The fact that more Muslims remain in India than live in Pakistan speaks volumes to Partition as a solution. Those who tried to move to conform to the new borders killed each other on the way by the millions, and those Muslims who moved from what is now India remain in many respects a distinct demographic that is often treated as second class citizens in Pakistan.

Again, look at the counterfactual here. Dominique Lapierre who documents the violece attendant on Partition in often gruesome detail, and with a lot of pathos and care for his subjects (if at times sensationalistic), also concedes that the situation for Muslims in India today is probably better than it was before 1947 and better than it would have been under Hindu rule without partition. I think the reveled preference of Indian muslims is clear.

That being said, I also think India as it stands today is a much bigger country than any country ought to be, and it would it have been better if it had been split into smaller countries as well (along ethnolinguistic lines rather than religious ones). There was actually a serious proposal in the 1940s to make United Bengal a single country, independent of both India and Pakistan, unifying all the Bengali people regardless of religion.

Anyway I think the problem with the formation of Pakistan was that the British decided to irresponsibly wash their hands of the situation and high-tail it for London. If independence had been granted more gradually over say a five-year period, with sufficient law enforcement on the ground and careful attention to detail in drawing the borders, a lot of that violence could have been prevented.

#31 Comment By Hector_St_Clare On April 19, 2018 @ 10:38 am

In Australia, we have had several initiatives involving Muslim forms of mutuality (mutual aid practices in finance, banking, family support, education, work) in dialogue with Christian and Jewish forms of mutuality (of which there are many historical and contemporary practices).

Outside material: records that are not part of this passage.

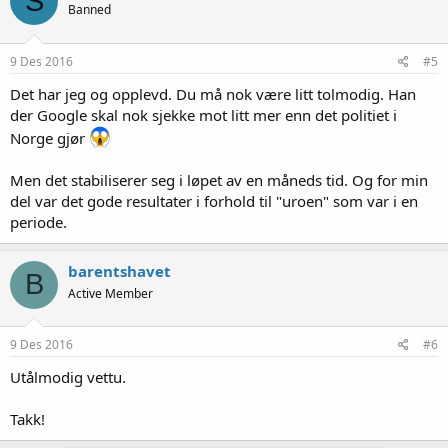
S
Banned
9 Des 2016
#5
Det har jeg og opplevd. Du må nok være litt tolmodig. Han
der Google skal nok sjekke mot litt mer enn det politiet i
Norge gjør
Men det stabiliserer seg i løpet av en måneds tid. Og for min
del var det gode resultater i forhold til "uroen" som var i en
periode.
barentshavet
B
Active Member
9 Des 2016
#6
Utålmodig vettu.
Takk!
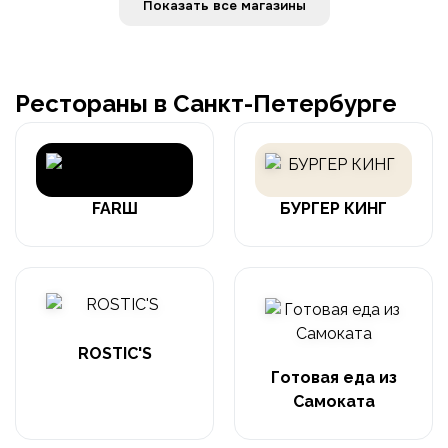
Показать все магазины
Рестораны в Санкт-Петербурге
FARШ
БУРГЕР КИНГ
ROSTIC'S
Готовая еда из
Самоката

I’m not sympathetic to the theological underpinnings, obviously, but I think the Islamic view of finance and banking is one area that Christians could really learned a lot from, and is one of the aspects of Islam I really really respect. (I think in a previous thread I pointed out to Khalid a half dozen issues I think where Islam really got it right: I forget the other ones, but maintaining the prohibition of usury and the careful attention to detail in documenting the provenance of ‘hadiths’ were two of the big ones.)